ACTION ITEM A:
Answer these questions from the article on Gary Lineker's BBC suspension:
(i) Which BBC program does Lineker present?
(ii) Who suspended him, and what post does that person hold?
(iii) In what year did The Sun call for his head over a Brexit tweet?
(Beginning of PROVIDED TEXT)
The BBC’s suspension of Gary Lineker over a social media comment raises a question that is wider than the shambles it created: Do people in the media have a right to voice a personal opinion?
Last Tuesday Lineker, the BBC’s highest paid star and presenter of Match of the Day, posted a tweet about the UK Conservative government’s plan to stop refugees crossing the English Channel. He described it as “an immeasurably cruel policy directed at the most vulnerable people in language that is not dissimilar to that used by Germany in the 30s.”
By Friday an extraordinary meltdown had occurred, with the corporation announcing Lineker would “step back” from Match of the Day. In plain English, the director-general Tim Davie had suspended him because ‘a red line has been crossed’ on BBC neutrality. Several colleagues walked out in support of the former professional footballer. There was no Match of the Day last weekend and football coverage on the BBC was reduced to a pallid 20-minute substitute.
The Times reported Davie taking the moral high ground on Friday: “(as) editor in chief of the BBC, I think one of our founding principles is impartiality and that’s what I’m delivering on.” However, over the weekend, support within the corporation rank-and-file seemed to move toward Lineker. Davie, who had been in Washington, flew back to London for crisis meetings to head off what was rapidly becoming an internal revolt.
Lineker has had several run-ins with the BBC over tweeting his political views. Last year the corporation found he had breached social media guidelines over a tweet about Conservative Party donations. Curiously, that ruling was at odds with one in 2018 when The Sun called for his head over a Brexit tweet. Then, a BBC spokesperson said: “Gary is not involved in any news or political output for the BBC and as such, any expression of his personal political views does not affect the BBC’s impartiality.”
(End of PROVIDED TEXT)
ACTION ITEM B: Identify every line in the records that contains the string "activemq", and copy each one.
(Beginning of MATERIAL PROVIDED)
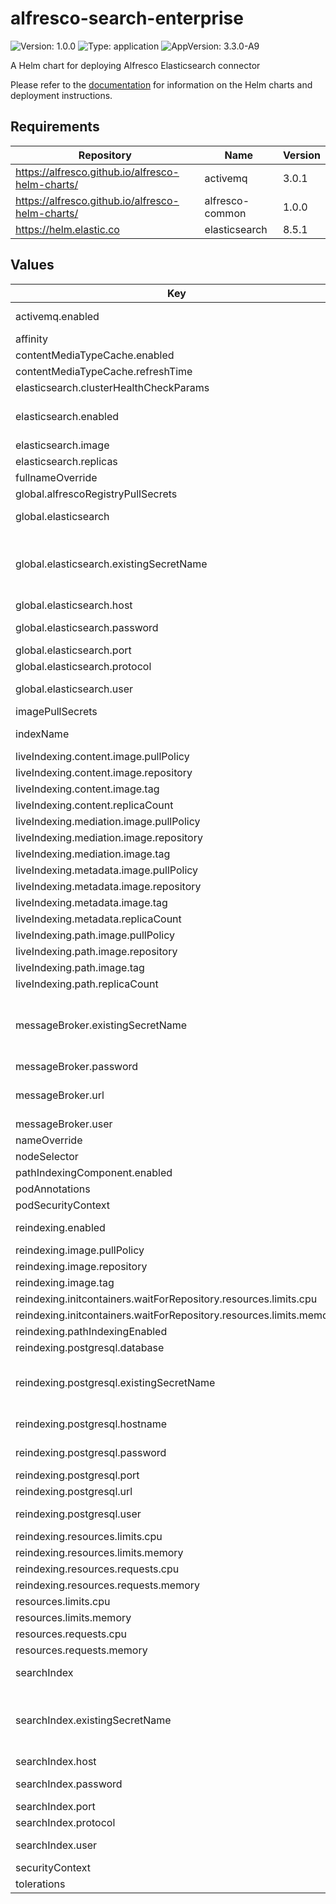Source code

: # alfresco-search-enterprise

![Version: 1.0.0](https://img.shields.io/badge/Version-1.0.0-informational?style=flat-square) ![Type: application](https://img.shields.io/badge/Type-application-informational?style=flat-square) ![AppVersion: 3.3.0-A9](https://img.shields.io/badge/AppVersion-3.3.0--A9-informational?style=flat-square)

A Helm chart for deploying Alfresco Elasticsearch connector

Please refer to the [documentation](https://github.com/Alfresco/acs-deployment/blob/master/docs/helm/README.md) for information on the Helm charts and deployment instructions.

## Requirements

| Repository | Name | Version |
|------------|------|---------|
| https://alfresco.github.io/alfresco-helm-charts/ | activemq | 3.0.1 |
| https://alfresco.github.io/alfresco-helm-charts/ | alfresco-common | 1.0.0 |
| https://helm.elastic.co | elasticsearch | 8.5.1 |

## Values

| Key | Type | Default | Description |
|-----|------|---------|-------------|
| activemq.enabled | bool | `false` | Enable embedded broker - useful when testing this chart in standalone |
| affinity | object | `{}` |  |
| contentMediaTypeCache.enabled | bool | `true` |  |
| contentMediaTypeCache.refreshTime | string | `"0 0 * * * *"` |  |
| elasticsearch.clusterHealthCheckParams | string | `"wait_for_status=yellow&timeout=1s"` |  |
| elasticsearch.enabled | bool | `false` | Enable embedded elasticsearch - useful when using this chart in standalone |
| elasticsearch.image | string | `"docker.elastic.co/elasticsearch/elasticsearch-oss"` |  |
| elasticsearch.replicas | int | `1` |  |
| fullnameOverride | string | `""` |  |
| global.alfrescoRegistryPullSecrets | string | `"quay-registry-secret"` |  |
| global.elasticsearch | object | `{"existingSecretName":null,"host":null,"password":null,"port":null,"protocol":null,"user":null}` | Shared connections details for Elasticsearch/Opensearch cluster |
| global.elasticsearch.existingSecretName | string | `nil` | Alternatively, provide connection details via an existing secret that contains ELASTICSEARCH_USERNAME and ELASTICSEARCH_PASSWORD keys |
| global.elasticsearch.host | string | `nil` | The host where service is available |
| global.elasticsearch.password | string | `nil` | The password required to access the service, if any |
| global.elasticsearch.port | string | `nil` | The port where service is available |
| global.elasticsearch.protocol | string | `nil` | Valid values are http or https |
| global.elasticsearch.user | string | `nil` | The username required to access the service, if any |
| imagePullSecrets | list | `[]` |  |
| indexName | string | `"alfresco"` | Name of the existing search index, usually created by repo |
| liveIndexing.content.image.pullPolicy | string | `"IfNotPresent"` |  |
| liveIndexing.content.image.repository | string | `"quay.io/alfresco/alfresco-elasticsearch-live-indexing-content"` |  |
| liveIndexing.content.image.tag | string | `"3.3.0-A9"` |  |
| liveIndexing.content.replicaCount | int | `1` |  |
| liveIndexing.mediation.image.pullPolicy | string | `"IfNotPresent"` |  |
| liveIndexing.mediation.image.repository | string | `"quay.io/alfresco/alfresco-elasticsearch-live-indexing-mediation"` |  |
| liveIndexing.mediation.image.tag | string | `"3.3.0-A9"` |  |
| liveIndexing.metadata.image.pullPolicy | string | `"IfNotPresent"` |  |
| liveIndexing.metadata.image.repository | string | `"quay.io/alfresco/alfresco-elasticsearch-live-indexing-metadata"` |  |
| liveIndexing.metadata.image.tag | string | `"3.3.0-A9"` |  |
| liveIndexing.metadata.replicaCount | int | `1` |  |
| liveIndexing.path.image.pullPolicy | string | `"IfNotPresent"` |  |
| liveIndexing.path.image.repository | string | `"quay.io/alfresco/alfresco-elasticsearch-live-indexing-path"` |  |
| liveIndexing.path.image.tag | string | `"3.3.0-A9"` |  |
| liveIndexing.path.replicaCount | int | `1` |  |
| messageBroker.existingSecretName | string | `nil` | Provide connection details alternatively via an existing secret that contains BROKER_URL, BROKER_USERNAME and BROKER_PASSWORD keys |
| messageBroker.password | string | `nil` | Broker password |
| messageBroker.url | string | `nil` | Broker URL formatted as per: https://activemq.apache.org/failover-transport-reference |
| messageBroker.user | string | `nil` | Broker username |
| nameOverride | string | `""` |  |
| nodeSelector | object | `{}` |  |
| pathIndexingComponent.enabled | bool | `true` |  |
| podAnnotations | object | `{}` |  |
| podSecurityContext | object | `{}` |  |
| reindexing.enabled | bool | `true` | Create the one-shot job to trigger the reindexing of repo contents |
| reindexing.image.pullPolicy | string | `"IfNotPresent"` |  |
| reindexing.image.repository | string | `"quay.io/alfresco/alfresco-elasticsearch-reindexing"` |  |
| reindexing.image.tag | string | `"3.3.0-A9"` |  |
| reindexing.initcontainers.waitForRepository.resources.limits.cpu | string | `"0.25"` |  |
| reindexing.initcontainers.waitForRepository.resources.limits.memory | string | `"10Mi"` |  |
| reindexing.pathIndexingEnabled | bool | `true` |  |
| reindexing.postgresql.database | string | `"alfresco"` | The database name to use |
| reindexing.postgresql.existingSecretName | string | `nil` | Alternatively, provide connection details via an existing secret that contains DATABASE_USERNAME and DATABASE_PASSWORD keys |
| reindexing.postgresql.hostname | string | `"postgresql-acs"` | The host where database service is available |
| reindexing.postgresql.password | string | `nil` | The password required to access the service |
| reindexing.postgresql.port | int | `5432` | The port where service is available |
| reindexing.postgresql.url | string | `nil` |  |
| reindexing.postgresql.user | string | `nil` | The username required to access the service |
| reindexing.resources.limits.cpu | string | `"2"` |  |
| reindexing.resources.limits.memory | string | `"512Mi"` |  |
| reindexing.resources.requests.cpu | string | `"0.5"` |  |
| reindexing.resources.requests.memory | string | `"128Mi"` |  |
| resources.limits.cpu | string | `"2"` |  |
| resources.limits.memory | string | `"2048Mi"` |  |
| resources.requests.cpu | string | `"0.5"` |  |
| resources.requests.memory | string | `"256Mi"` |  |
| searchIndex | object | `{"existingSecretName":null,"host":null,"password":null,"port":null,"protocol":null,"user":null}` | Overrides .Values.global.elasticsearch |
| searchIndex.existingSecretName | string | `nil` | Alternatively, provide connection details via an an existing secret that contains ELASTICSEARCH_USERNAME and ELASTICSEARCH_PASSWORD keys |
| searchIndex.host | string | `nil` | The host where service is available |
| searchIndex.password | string | `nil` | The password required to access the service, if any |
| searchIndex.port | string | `nil` | The port where service is available |
| searchIndex.protocol | string | `nil` | Valid values are http or https |
| searchIndex.user | string | `nil` | The username required to access the service, if any |
| securityContext | object | `{}` |  |
| tolerations | list | `[]` |  |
(End of MATERIAL PROVIDED)
ANSWER A:
(i) Match of the Day
(ii) Tim Davie, the director-general
(iii) 2018

ANSWER B:
| https://alfresco.github.io/alfresco-helm-charts/ | activemq | 3.0.1 |
| activemq.enabled | bool | `false` | Enable embedded broker - useful when testing this chart in standalone |
| messageBroker.url | string | `nil` | Broker URL formatted as per: https://activemq.apache.org/failover-transport-reference |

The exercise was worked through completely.